§ TRY IT: Could you transcribe all of the data exactly and skip any pictures?

[[ RECORDED DATA open ]]

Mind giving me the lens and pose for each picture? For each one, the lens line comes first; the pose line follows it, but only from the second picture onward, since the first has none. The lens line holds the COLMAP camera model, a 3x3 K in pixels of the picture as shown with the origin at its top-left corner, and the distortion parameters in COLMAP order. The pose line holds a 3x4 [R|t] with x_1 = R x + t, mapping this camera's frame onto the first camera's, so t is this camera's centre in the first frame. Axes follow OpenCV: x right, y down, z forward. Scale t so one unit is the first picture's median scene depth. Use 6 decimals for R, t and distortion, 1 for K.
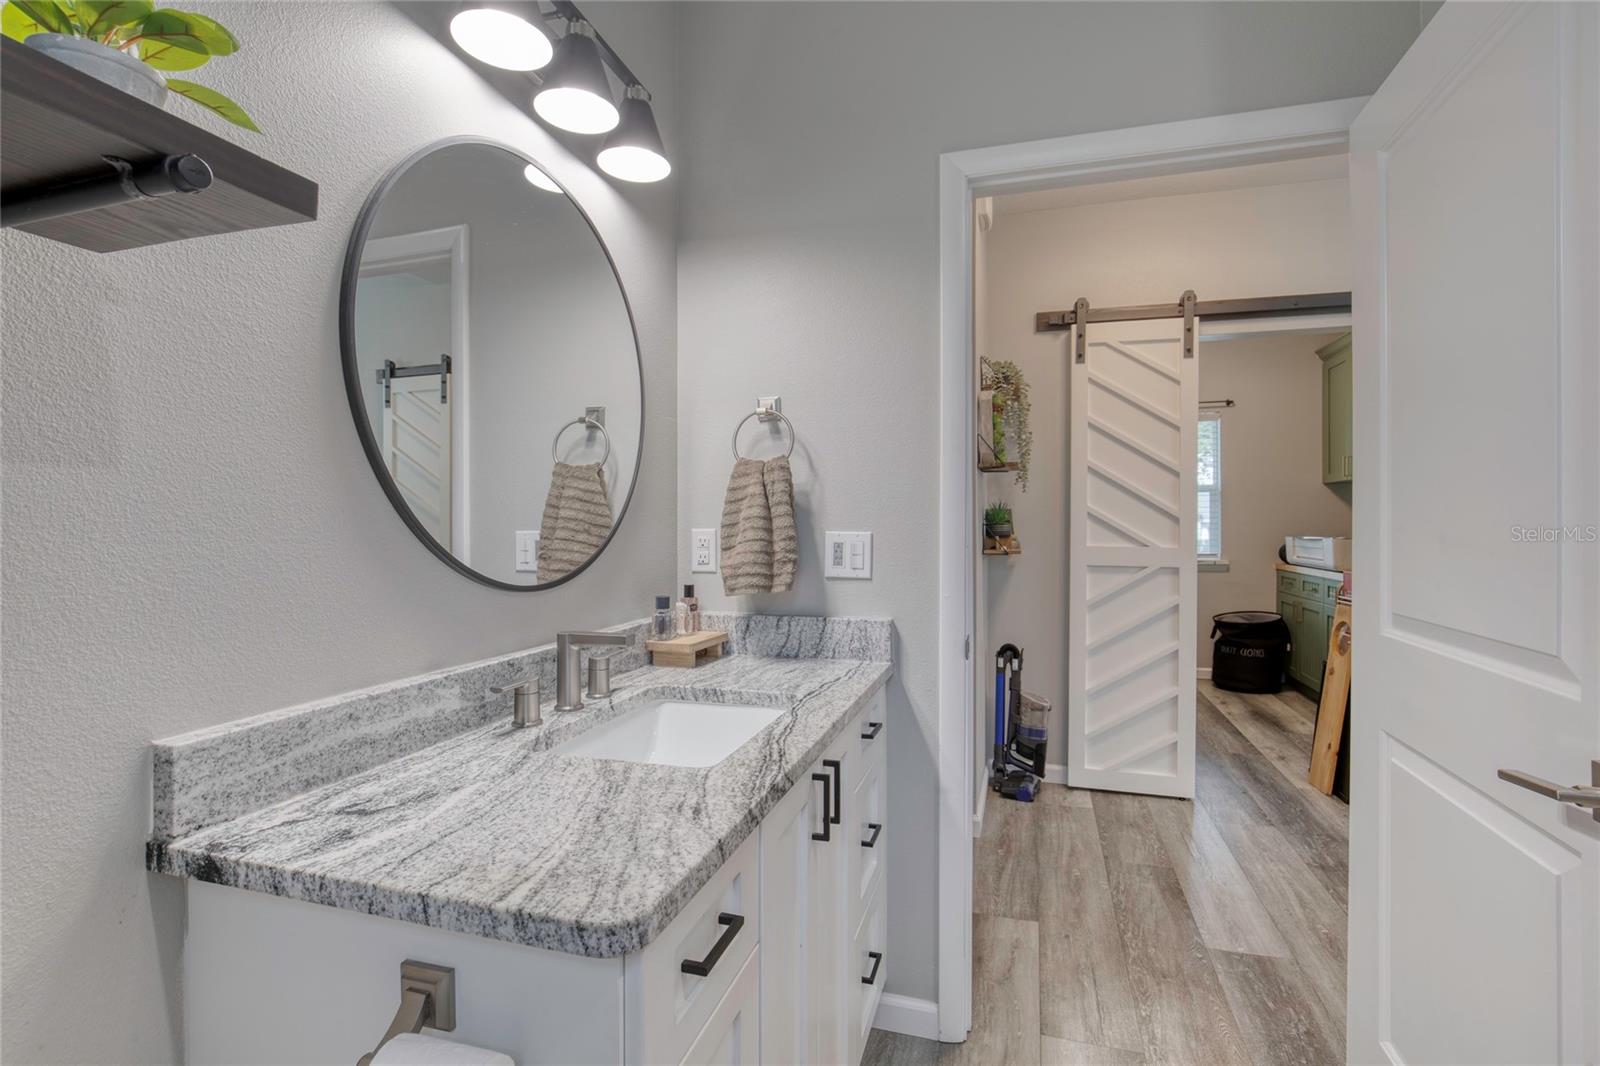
lens RADIAL K [[736.9, 0, 789.2], [0, 736.9, 515.4], [0, 0, 1]] dist [-0.018244, 0.007837]
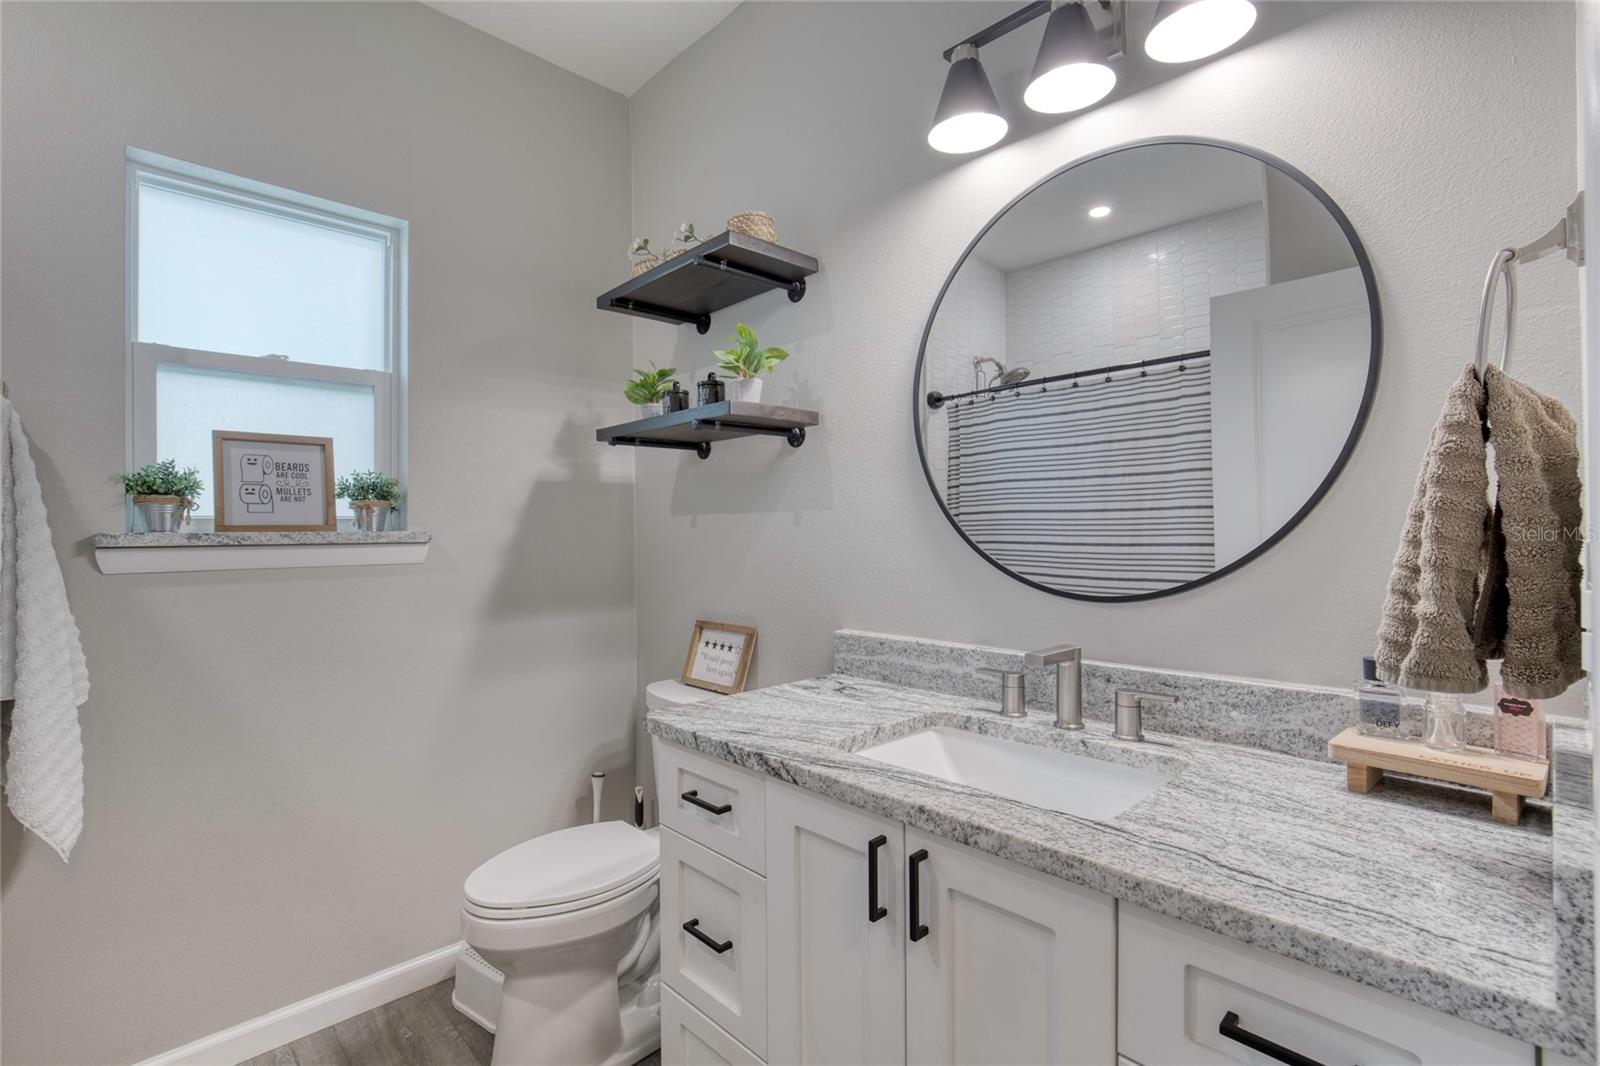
lens RADIAL K [[736.9, 0, 800.1], [0, 736.9, 532.8], [0, 0, 1]] dist [-0.018244, 0.007837]
pose [[-0.473852, 0.001191, -0.880604, 1.205817], [0.010543, 0.999935, -0.004321, 0.020963], [0.880541, -0.011332, -0.473834, 1.974704]]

[[ RECORDED DATA closed ]]

§ COMPLETED EXERCISE:
Mind giving me the lens and pose for each picture? For each one, the lens line comes first; the pose line follows it, but only from the second picture onward, since the first has none. The lens line holds the COLMAP camera model, a 3x3 K in pixels of the picture as shown with the origin at its top-left corner, and the distortion parameters in COLMAP order. The pose line holds a 3x4 [R|t] with x_1 = R x + t, mapping this camera's frame onto the first camera's, so t is this camera's centre in the first frame. Axes follow OpenCV: x right, y down, z forward. Scale t so one unit is the first picture's median scene depth. Use 6 decimals for R, t and distortion, 1 for K.
lens RADIAL K [[736.9, 0, 789.2], [0, 736.9, 515.4], [0, 0, 1]] dist [-0.018244, 0.007837]
lens RADIAL K [[736.9, 0, 800.1], [0, 736.9, 532.8], [0, 0, 1]] dist [-0.018244, 0.007837]
pose [[-0.473852, 0.001191, -0.880604, 1.205817], [0.010543, 0.999935, -0.004321, 0.020963], [0.880541, -0.011332, -0.473834, 1.974704]]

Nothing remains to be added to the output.